What is the point of being “sealed” for eternity? Speaking in General Conference in 1994, Seventy Charles Didier stated:
“This [marriage] union is solemnized by the authority of the everlasting priesthood into a holy and sacred ordinance, the temple sealing. It is also called the new and everlasting covenant of marriage, and its purpose is to bind couples together on earth and bring them to a fulness of exaltation in the kingdom of God in the hereafter.” (“Remember Your Covenants,” Ensign (Conference Edition), May 1994, p.42).

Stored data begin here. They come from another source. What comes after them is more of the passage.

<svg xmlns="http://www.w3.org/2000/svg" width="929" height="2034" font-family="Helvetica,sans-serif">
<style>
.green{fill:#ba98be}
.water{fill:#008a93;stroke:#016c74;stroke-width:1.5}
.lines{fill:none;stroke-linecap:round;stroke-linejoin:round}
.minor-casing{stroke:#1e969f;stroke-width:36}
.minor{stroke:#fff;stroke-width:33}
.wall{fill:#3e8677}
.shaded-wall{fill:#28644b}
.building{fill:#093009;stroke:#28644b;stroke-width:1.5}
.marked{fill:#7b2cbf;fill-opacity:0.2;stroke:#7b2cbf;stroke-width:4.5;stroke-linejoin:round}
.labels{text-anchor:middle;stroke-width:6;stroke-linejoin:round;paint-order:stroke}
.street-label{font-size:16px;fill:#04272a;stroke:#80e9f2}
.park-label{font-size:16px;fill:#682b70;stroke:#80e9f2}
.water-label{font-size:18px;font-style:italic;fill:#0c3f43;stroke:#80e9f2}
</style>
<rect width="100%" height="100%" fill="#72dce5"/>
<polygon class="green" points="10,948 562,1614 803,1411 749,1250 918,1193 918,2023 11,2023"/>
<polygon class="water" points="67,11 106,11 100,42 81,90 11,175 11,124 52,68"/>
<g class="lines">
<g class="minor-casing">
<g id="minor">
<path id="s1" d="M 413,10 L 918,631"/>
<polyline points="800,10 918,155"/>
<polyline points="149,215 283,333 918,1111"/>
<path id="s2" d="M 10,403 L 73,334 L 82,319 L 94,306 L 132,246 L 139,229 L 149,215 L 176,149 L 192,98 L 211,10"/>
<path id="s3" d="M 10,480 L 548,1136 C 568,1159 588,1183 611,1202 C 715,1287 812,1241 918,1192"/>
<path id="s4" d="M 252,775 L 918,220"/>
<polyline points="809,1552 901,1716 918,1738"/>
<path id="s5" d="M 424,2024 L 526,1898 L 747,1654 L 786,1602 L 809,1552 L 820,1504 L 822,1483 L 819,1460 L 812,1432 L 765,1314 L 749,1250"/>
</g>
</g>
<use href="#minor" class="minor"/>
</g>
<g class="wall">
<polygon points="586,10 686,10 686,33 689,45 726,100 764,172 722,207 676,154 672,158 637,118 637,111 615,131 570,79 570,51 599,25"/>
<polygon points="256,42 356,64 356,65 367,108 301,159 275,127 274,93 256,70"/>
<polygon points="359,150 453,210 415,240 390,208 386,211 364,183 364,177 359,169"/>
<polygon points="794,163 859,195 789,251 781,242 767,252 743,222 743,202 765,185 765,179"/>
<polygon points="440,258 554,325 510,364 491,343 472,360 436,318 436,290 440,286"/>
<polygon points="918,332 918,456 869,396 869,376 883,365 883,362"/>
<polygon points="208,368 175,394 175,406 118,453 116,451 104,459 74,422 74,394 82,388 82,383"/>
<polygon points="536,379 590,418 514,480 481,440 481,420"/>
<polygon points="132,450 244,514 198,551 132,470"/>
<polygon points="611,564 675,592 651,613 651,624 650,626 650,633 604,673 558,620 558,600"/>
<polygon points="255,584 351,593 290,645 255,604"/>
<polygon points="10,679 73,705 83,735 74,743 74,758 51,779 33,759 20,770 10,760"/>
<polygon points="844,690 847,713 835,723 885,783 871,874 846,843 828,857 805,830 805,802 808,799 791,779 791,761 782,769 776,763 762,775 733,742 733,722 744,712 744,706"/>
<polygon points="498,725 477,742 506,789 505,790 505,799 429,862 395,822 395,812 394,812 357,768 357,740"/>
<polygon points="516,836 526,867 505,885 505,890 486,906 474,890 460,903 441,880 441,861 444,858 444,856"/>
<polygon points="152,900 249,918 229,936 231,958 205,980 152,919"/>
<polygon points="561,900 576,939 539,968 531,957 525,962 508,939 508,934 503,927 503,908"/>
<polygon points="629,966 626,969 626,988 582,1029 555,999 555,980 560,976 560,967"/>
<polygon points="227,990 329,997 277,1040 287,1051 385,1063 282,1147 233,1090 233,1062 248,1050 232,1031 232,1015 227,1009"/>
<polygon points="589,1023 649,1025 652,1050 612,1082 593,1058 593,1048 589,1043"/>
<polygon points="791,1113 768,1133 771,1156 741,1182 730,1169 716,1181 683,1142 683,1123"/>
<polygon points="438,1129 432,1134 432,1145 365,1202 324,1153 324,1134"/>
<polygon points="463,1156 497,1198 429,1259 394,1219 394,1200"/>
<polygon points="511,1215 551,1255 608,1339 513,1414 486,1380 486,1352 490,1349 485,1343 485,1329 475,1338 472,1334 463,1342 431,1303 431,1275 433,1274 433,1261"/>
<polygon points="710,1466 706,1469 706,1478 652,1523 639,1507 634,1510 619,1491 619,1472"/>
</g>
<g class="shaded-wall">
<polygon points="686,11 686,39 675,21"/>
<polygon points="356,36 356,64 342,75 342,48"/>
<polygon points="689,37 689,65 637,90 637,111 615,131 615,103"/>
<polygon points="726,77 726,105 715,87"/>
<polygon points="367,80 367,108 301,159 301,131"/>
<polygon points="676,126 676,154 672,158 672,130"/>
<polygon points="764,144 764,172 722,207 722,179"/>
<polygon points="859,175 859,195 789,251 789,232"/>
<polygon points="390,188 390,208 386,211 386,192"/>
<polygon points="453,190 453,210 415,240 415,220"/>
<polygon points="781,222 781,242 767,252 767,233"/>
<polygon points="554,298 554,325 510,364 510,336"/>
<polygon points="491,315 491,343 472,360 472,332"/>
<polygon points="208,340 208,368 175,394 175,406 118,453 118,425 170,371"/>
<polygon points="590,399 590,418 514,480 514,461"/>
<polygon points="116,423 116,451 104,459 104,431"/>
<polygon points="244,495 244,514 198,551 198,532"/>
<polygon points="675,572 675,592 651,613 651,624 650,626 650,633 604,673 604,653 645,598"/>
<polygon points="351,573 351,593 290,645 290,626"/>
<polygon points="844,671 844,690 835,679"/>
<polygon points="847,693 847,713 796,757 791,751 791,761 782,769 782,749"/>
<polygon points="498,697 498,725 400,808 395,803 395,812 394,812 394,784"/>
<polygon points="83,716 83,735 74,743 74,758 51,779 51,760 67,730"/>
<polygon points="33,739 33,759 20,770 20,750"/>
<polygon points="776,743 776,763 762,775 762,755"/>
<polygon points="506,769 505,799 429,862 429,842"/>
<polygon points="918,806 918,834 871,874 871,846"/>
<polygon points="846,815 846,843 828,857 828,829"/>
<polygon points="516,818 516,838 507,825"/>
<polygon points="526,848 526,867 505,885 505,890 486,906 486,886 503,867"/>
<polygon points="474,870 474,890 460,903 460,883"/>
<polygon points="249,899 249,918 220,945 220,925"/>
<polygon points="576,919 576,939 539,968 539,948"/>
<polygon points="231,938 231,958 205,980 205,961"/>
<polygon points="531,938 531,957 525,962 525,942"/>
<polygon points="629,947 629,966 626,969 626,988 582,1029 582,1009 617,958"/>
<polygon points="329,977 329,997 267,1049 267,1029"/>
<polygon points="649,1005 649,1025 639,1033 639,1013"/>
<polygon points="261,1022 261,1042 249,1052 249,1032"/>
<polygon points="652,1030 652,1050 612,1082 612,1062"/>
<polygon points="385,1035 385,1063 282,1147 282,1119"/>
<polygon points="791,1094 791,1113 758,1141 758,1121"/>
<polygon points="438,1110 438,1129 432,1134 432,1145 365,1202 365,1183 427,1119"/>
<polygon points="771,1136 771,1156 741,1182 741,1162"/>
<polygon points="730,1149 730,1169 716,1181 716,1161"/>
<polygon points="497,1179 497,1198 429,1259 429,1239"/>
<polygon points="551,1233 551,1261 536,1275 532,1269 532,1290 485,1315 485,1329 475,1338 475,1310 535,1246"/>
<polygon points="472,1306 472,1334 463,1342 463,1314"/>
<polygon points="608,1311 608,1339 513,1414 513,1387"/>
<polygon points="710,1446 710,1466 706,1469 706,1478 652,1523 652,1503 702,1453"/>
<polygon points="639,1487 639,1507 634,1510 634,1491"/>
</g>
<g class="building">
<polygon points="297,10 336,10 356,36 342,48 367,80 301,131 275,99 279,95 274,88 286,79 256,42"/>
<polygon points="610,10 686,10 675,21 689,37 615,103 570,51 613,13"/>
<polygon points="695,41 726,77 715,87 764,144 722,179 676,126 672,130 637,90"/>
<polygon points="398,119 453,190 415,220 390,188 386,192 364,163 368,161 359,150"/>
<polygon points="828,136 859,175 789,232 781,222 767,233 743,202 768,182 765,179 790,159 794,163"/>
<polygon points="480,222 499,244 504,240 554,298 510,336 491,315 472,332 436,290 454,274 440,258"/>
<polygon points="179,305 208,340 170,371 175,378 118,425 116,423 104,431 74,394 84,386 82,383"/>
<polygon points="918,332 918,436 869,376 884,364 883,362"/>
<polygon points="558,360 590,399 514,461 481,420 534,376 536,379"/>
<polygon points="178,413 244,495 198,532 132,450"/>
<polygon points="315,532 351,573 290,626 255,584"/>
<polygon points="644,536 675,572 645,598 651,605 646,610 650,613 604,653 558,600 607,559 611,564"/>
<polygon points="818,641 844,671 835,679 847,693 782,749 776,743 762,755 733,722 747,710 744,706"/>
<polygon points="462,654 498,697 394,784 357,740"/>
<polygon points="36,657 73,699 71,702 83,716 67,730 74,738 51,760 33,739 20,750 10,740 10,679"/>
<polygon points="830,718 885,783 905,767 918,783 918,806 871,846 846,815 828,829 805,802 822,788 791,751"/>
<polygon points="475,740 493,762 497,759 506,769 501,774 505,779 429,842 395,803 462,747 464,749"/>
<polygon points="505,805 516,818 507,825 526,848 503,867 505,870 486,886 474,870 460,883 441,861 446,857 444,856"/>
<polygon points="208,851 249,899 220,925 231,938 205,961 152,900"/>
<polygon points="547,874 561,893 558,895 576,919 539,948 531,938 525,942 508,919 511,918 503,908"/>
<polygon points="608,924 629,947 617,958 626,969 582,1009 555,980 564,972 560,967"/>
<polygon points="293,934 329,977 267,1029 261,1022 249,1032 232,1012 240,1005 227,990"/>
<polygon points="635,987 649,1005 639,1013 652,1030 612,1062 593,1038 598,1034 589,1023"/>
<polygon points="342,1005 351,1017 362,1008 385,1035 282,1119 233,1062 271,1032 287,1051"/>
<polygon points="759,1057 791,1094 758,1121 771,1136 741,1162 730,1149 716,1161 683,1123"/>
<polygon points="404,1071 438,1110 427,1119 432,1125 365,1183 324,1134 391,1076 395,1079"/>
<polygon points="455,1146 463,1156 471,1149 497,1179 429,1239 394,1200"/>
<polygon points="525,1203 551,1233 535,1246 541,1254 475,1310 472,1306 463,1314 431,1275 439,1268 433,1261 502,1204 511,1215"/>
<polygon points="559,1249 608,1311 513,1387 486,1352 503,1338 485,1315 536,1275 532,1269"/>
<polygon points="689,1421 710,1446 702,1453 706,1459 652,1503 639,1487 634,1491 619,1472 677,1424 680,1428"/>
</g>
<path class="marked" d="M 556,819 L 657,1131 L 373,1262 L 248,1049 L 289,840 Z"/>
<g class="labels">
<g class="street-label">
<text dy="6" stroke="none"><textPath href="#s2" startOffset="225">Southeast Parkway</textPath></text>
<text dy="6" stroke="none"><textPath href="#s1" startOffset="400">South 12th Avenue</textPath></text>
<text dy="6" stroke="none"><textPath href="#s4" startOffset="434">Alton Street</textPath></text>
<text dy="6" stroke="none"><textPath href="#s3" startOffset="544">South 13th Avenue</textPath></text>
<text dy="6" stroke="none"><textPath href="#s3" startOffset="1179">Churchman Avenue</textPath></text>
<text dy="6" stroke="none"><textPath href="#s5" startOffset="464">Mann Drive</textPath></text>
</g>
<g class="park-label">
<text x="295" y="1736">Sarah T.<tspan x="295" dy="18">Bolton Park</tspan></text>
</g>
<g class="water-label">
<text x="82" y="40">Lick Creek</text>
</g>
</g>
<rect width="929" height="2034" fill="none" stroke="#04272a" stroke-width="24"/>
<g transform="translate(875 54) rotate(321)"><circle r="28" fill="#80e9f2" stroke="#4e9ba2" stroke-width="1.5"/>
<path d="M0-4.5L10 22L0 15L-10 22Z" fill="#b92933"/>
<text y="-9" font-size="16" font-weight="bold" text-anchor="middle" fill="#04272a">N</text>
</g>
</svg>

In a January 28, 1999 City Weekly article titled “Only for Eternity,” author Andrea Moore Emmett quoted LDS Church spokesman Dale Bills who said, “We have to see sealing ordinances as a promise pending faithfulness and yes, some will live polygamy.”
Mormon women who find the teaching of celestial polygamy unsettling will probably not find comfort in a May 31, 2006 LDS Newsroom statement that reads:
“Question: Is polygamy gone forever from the Church?
We only know what the Lord has revealed through His prophets, that plural marriage has been stopped in the Church. Anything else is speculative and unwarranted.”
If it is really speculative and unwarranted, what is the point of Mormon widowers being sealed in Mormon temples? If temple sealings of this nature have significance in the hereafter, how can the LDS Church honestly say “plural marriage has been stopped”?